Liquidity Locks
Last updated
Last updated
Locking liquidity prevents holders of liquidity provider tokens (LP tokens) from withdrawing their funds from a liquidity pool. This is achieved by sending holders' LP tokens to a time-locked smart contract, usually through a liquidity locking service. The Solana ecosystem is notably lacking a dependable, efficient LP locking protocol, and this void is one that SOLOCKER fills perfectly. When locking LP, project founders can set specific time durations for unlocking the funds, split locks into smaller locks with different owner addresses and end dates, and transfer ownership of a lock to another wallet address. While the lock is active, the token holder cannot access the tokens.

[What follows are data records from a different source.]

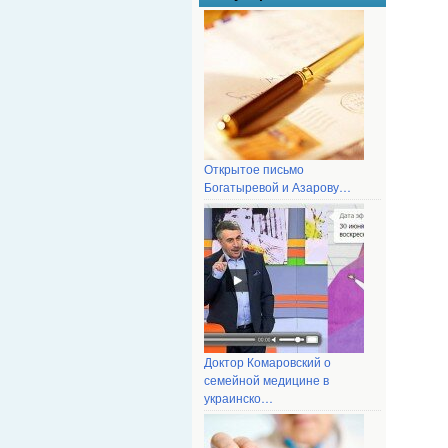
Открытое письмо
Богатыревой и Азарову…
Доктор Комаровский о
семейной медицине в
украинско…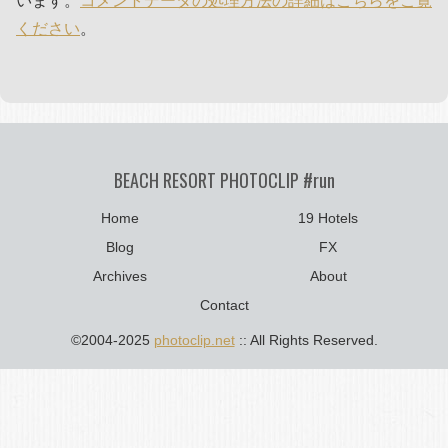
います。
コメントデータの処理方法の詳細はこちらをご覧
ください
。
BEACH RESORT PHOTOCLIP #run
Home
19 Hotels
Blog
FX
Archives
About
Contact
©2004-2025
photoclip.net
:: All Rights Reserved.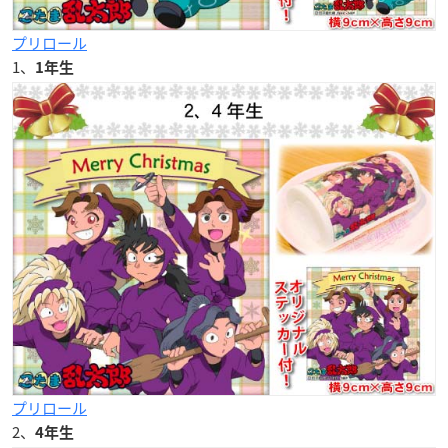
プリロール
1、
1年生
プリロール
2、
4年生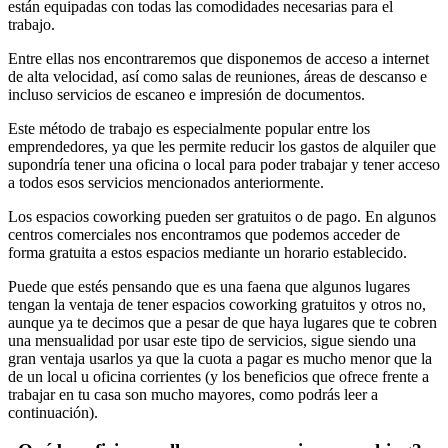
están equipadas con todas las comodidades necesarias para el
trabajo.
Entre ellas nos encontraremos que disponemos de acceso a internet
de alta velocidad, así como salas de reuniones, áreas de descanso e
incluso servicios de escaneo e impresión de documentos.
Este método de trabajo es especialmente popular entre los
emprendedores, ya que les permite reducir los gastos de alquiler que
supondría tener una oficina o local para poder trabajar y tener acceso
a todos esos servicios mencionados anteriormente.
Los espacios coworking pueden ser gratuitos o de pago. En algunos
centros comerciales nos encontramos que podemos acceder de
forma gratuita a estos espacios mediante un horario establecido.
Puede que estés pensando que es una faena que algunos lugares
tengan la ventaja de tener espacios coworking gratuitos y otros no,
aunque ya te decimos que a pesar de que haya lugares que te cobren
una mensualidad por usar este tipo de servicios, sigue siendo una
gran ventaja usarlos ya que la cuota a pagar es mucho menor que la
de un local u oficina corrientes (y los beneficios que ofrece frente a
trabajar en tu casa son mucho mayores, como podrás leer a
continuación).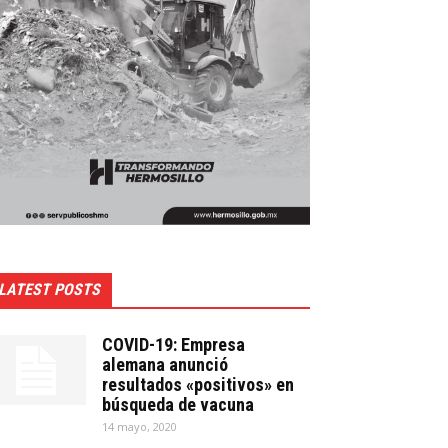
LATEST POSTS
COVID-19: Empresa
alemana anunció
resultados «positivos» en
búsqueda de vacuna
14 mayo, 2020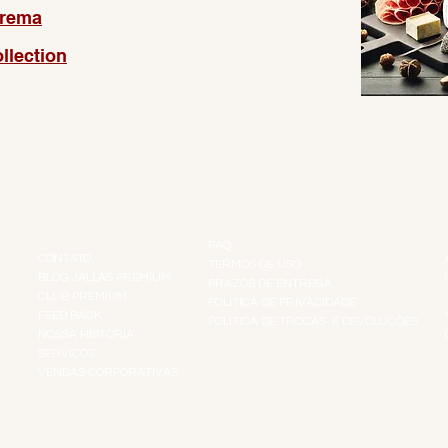
prema
llection
INSTITUCIONAL
INFORMAÇÕES
FAQ
CONTATO
TERMOS DE USO
BLOG JALLAS PREMIUM
PRAZOS DE ENTREGA
CLUB PREMIUM
POLÍTICA DE PRIVACIDADE
RES
FEED BACK
POLÍTICA DE TROCAS E DEVOLUÇÕES
TS
NOSSA HISTÓRIA
SERVIÇOS
VENDAS CORPORATIVAS
R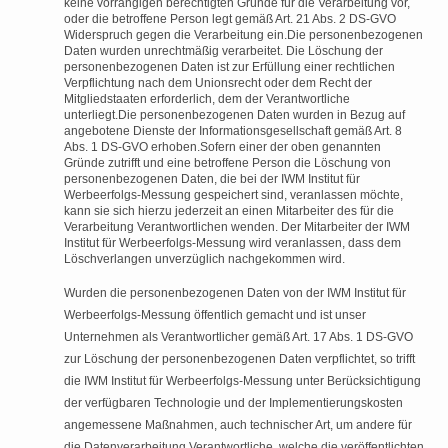
keine vorrangigen berechtigten Gründe für die Verarbeitung vor,
oder die betroffene Person legt gemäß Art. 21 Abs. 2 DS-GVO
Widerspruch gegen die Verarbeitung ein.Die personenbezogenen
Daten wurden unrechtmäßig verarbeitet. Die Löschung der
personenbezogenen Daten ist zur Erfüllung einer rechtlichen
Verpflichtung nach dem Unionsrecht oder dem Recht der
Mitgliedstaaten erforderlich, dem der Verantwortliche
unterliegt.Die personenbezogenen Daten wurden in Bezug auf
angebotene Dienste der Informationsgesellschaft gemäß Art. 8
Abs. 1 DS-GVO erhoben.Sofern einer der oben genannten
Gründe zutrifft und eine betroffene Person die Löschung von
personenbezogenen Daten, die bei der IWM Institut für
Werbeerfolgs-Messung gespeichert sind, veranlassen möchte,
kann sie sich hierzu jederzeit an einen Mitarbeiter des für die
Verarbeitung Verantwortlichen wenden. Der Mitarbeiter der IWM
Institut für Werbeerfolgs-Messung wird veranlassen, dass dem
Löschverlangen unverzüglich nachgekommen wird.
Wurden die personenbezogenen Daten von der IWM Institut für
Werbeerfolgs-Messung öffentlich gemacht und ist unser
Unternehmen als Verantwortlicher gemäß Art. 17 Abs. 1 DS-GVO
zur Löschung der personenbezogenen Daten verpflichtet, so trifft
die IWM Institut für Werbeerfolgs-Messung unter Berücksichtigung
der verfügbaren Technologie und der Implementierungskosten
angemessene Maßnahmen, auch technischer Art, um andere für
die Datenverarbeitung Verantwortliche, welche die veröffentlichten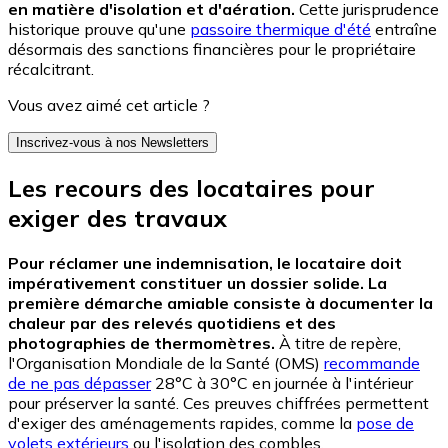
en matière d'isolation et d'aération.
Cette jurisprudence
historique prouve qu'une
passoire thermique d'été
entraîne
désormais des sanctions financières pour le propriétaire
récalcitrant.
Vous avez aimé cet article ?
Inscrivez-vous à nos Newsletters
Les recours des locataires pour
exiger des travaux
Pour réclamer une indemnisation, le locataire doit
impérativement constituer un dossier solide. La
première démarche amiable consiste à documenter la
chaleur par des relevés quotidiens et des
photographies de thermomètres.
À titre de repère,
l'Organisation Mondiale de la Santé (OMS)
recommande
de ne pas dépasser
28°C à 30°C en journée à l'intérieur
pour préserver la santé. Ces preuves chiffrées permettent
d'exiger des aménagements rapides, comme la
pose de
volets extérieurs
ou l'isolation des combles.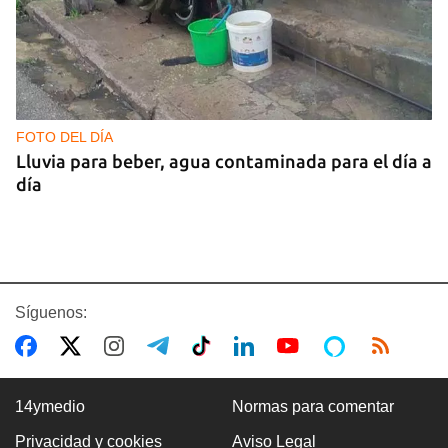
FOTO DEL DÍA
Lluvia para beber, agua contaminada para el día a
día
Síguenos:
14ymedio
Normas para comentar
Privacidad y cookies
Aviso Legal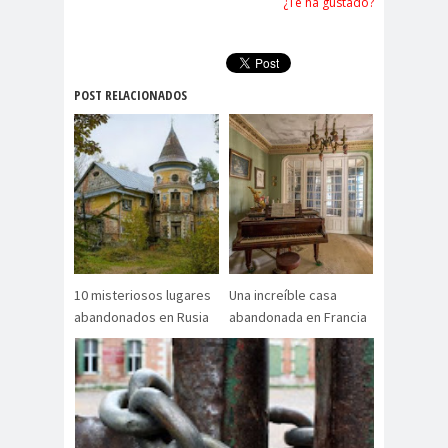
¿Te ha gustado?
POST RELACIONADOS
10 misteriosos lugares
Una increíble casa
abandonados en Rusia
abandonada en Francia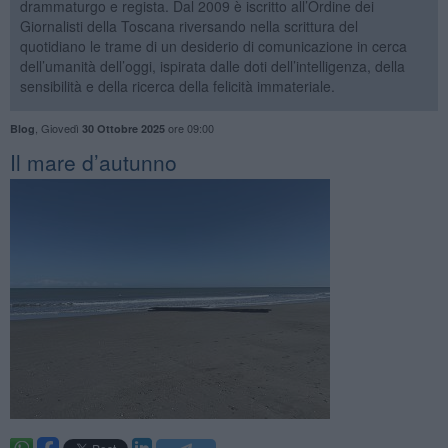
drammaturgo e regista. Dal 2009 è iscritto all’Ordine dei
Giornalisti della Toscana riversando nella scrittura del
quotidiano le trame di un desiderio di comunicazione in cerca
dell’umanità dell’oggi, ispirata dalle doti dell’intelligenza, della
sensibilità e della ricerca della felicità immateriale.
,
Giovedì
ore 09:00
Blog
30 Ottobre 2025
​Il mare d’autunno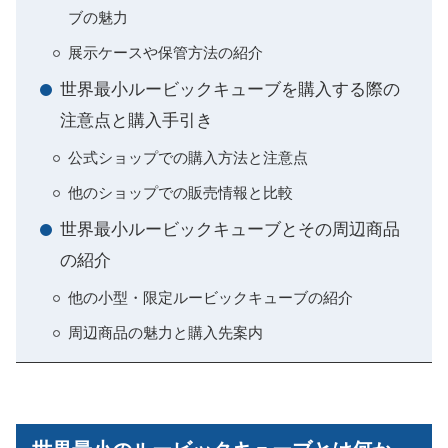
ブの魅力
展示ケースや保管方法の紹介
世界最小ルービックキューブを購入する際の
注意点と購入手引き
公式ショップでの購入方法と注意点
他のショップでの販売情報と比較
世界最小ルービックキューブとその周辺商品
の紹介
他の小型・限定ルービックキューブの紹介
周辺商品の魅力と購入先案内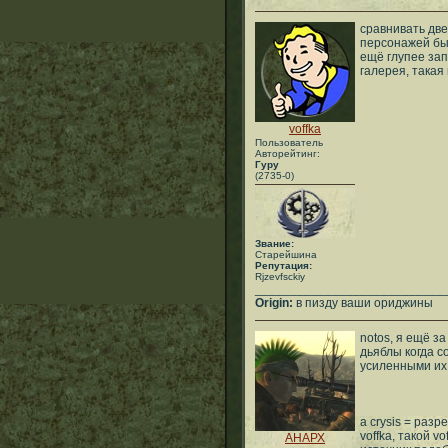
сравнивать две
персонажей был
ещё глупее зап
галерея, такая
voffka
Пользователь
Авторейтинг:
Гуру
(2735-0)
Звание:
Старейшина
Репутация:
Rjzevfsckiy
___________________________
Origin:
в пизду ваши ориджины
notos, я ещё з
дьяблы когда с
усиленными их 
а crysis = раз
voffka, такой v
АНАРХ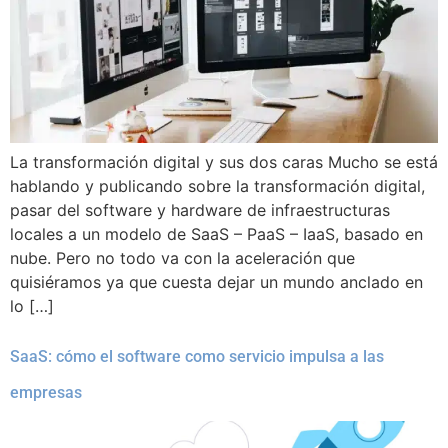
La transformación digital y sus dos caras Mucho se está
hablando y publicando sobre la transformación digital,
pasar del software y hardware de infraestructuras
locales a un modelo de SaaS – PaaS – IaaS, basado en
nube. Pero no todo va con la aceleración que
quisiéramos ya que cuesta dejar un mundo anclado en
lo […]
SaaS: cómo el software como servicio impulsa a las
empresas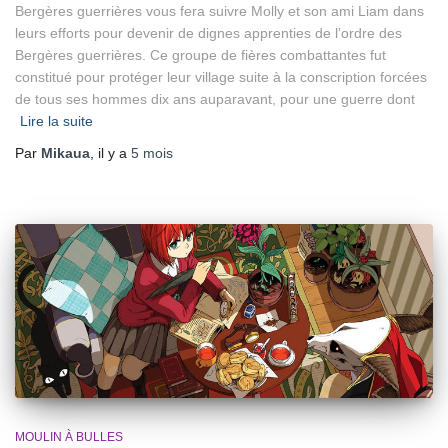
Bergères guerrières vous fera suivre Molly et son ami Liam dans
leurs efforts pour devenir de dignes apprenties de l’ordre des
Bergères guerrières. Ce groupe de fières combattantes fut
constitué pour protéger leur village suite à la conscription forcées
de tous ses hommes dix ans auparavant, pour une guerre dont
Lire la suite
Par
Mikaua
, il y a
5 mois
MOULIN À BULLES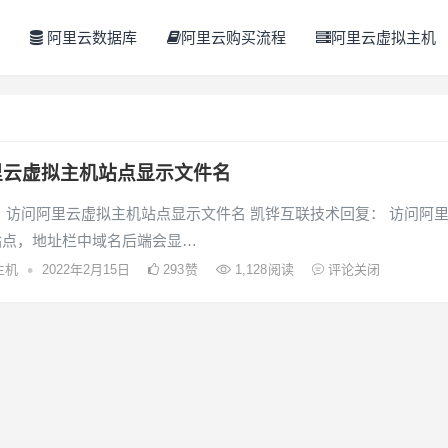
阿里云数据库
阿里云购买流程
阿里云虚拟主机
里云虚拟主机站点显示文件名
 访问阿里云虚拟主机站点显示文件名 凯铧互联技术回复： 访问阿
站点，地址栏中域名后端会显…
•
主机
2022年2月15日
293
赞
1,128
阅读
评论关闭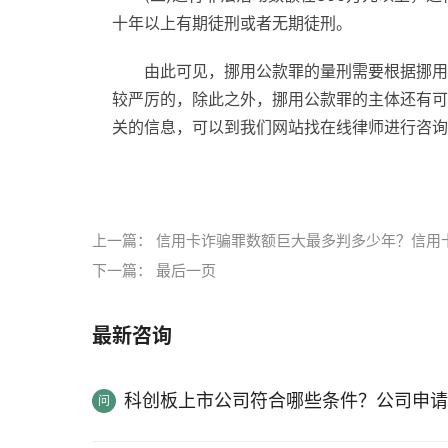
十年以上有期徒刑或者无期徒刑。
由此可见，挪用公款罪的量刑需要根据挪用
较严厉的，除此之外，挪用公款罪的主体还有可
关的信息，可以到我们网站找在线律师进行咨询
标签：
挪用公款
立案标准
挪用公款定罪
上一篇：
信用卡诈骗罪数额巨大最多判多少年？信用
下一篇：
最后一页
最新咨询
科创板上市公司符合哪些条件？公司申请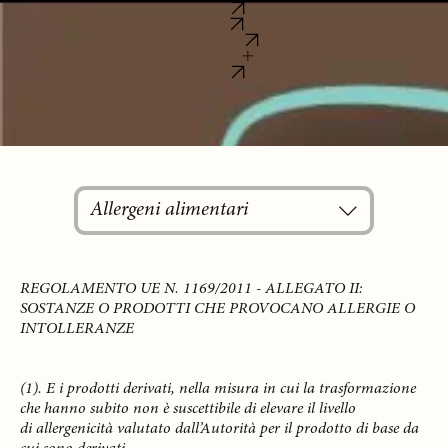
Home
Menù
Informazioni
WhatsApp
e-mail
Home
Menù
Informazioni
WhatsApp
e-mail
Bitta 20
Allergeni alimentari
REGOLAMENTO UE N. 1169/2011 - ALLEGATO II:
SOSTANZE O PRODOTTI CHE PROVOCANO ALLERGIE O
INTOLLERANZE
(1). E i prodotti derivati, nella misura in cui la trasformazione
che hanno subito non è suscettibile di elevare il livello
di allergenicità valutato dall’Autorità per il prodotto di base da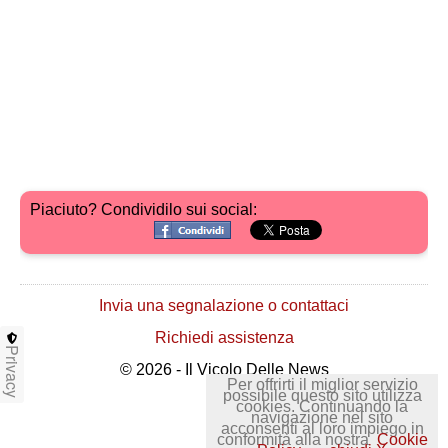
Piaciuto? Condividilo sui social:
Invia una segnalazione o contattaci
Richiedi assistenza
Privacy
© 2026 - Il Vicolo Delle News
Per offrirti il miglior servizio
possibile questo sito utilizza
cookies. Continuando la
navigazione nel sito
acconsenti al loro impiego in
conformità alla nostra
Cookie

Once the lock expires, the token holder can withdraw their LP tokens using the dashboard on the SOLOCKER app. These LP tokens can then be redeemed for the token pair within the liquidity pool on Raydium. Liquidity pools are token funds locked into a smart contract that users provide to facilitate trading on a decentralized exchange (DEX), the most popular of which on Solana is Raydium.
Liquidity lockers can help prevent fraudulent activity (i.e., "rug pulls"), where the primary liquidity provider redeems all their LP tokens, leaving other investors unable to sell. Locking liquidity demonstrates a commitment to responsible and transparent liquidity pool management. Our platform publishes your lockup details and project information in an easy-to-read display, giving your investors confidence and security.
After connecting your Solana wallet and navigating to the dApp, begin the LP locking process by clicking on New Lock.
Once you have entered in your token address and mint address, you will then be able to select the amount of LP you would like to lock and the duration of the lock, signified by the calendar pop-up menu.
Once you have confirmed the date, you can review the transaction and proceed to payment.
Once you have deployed the lock, you will be able to see your locked LP pool in the main menu.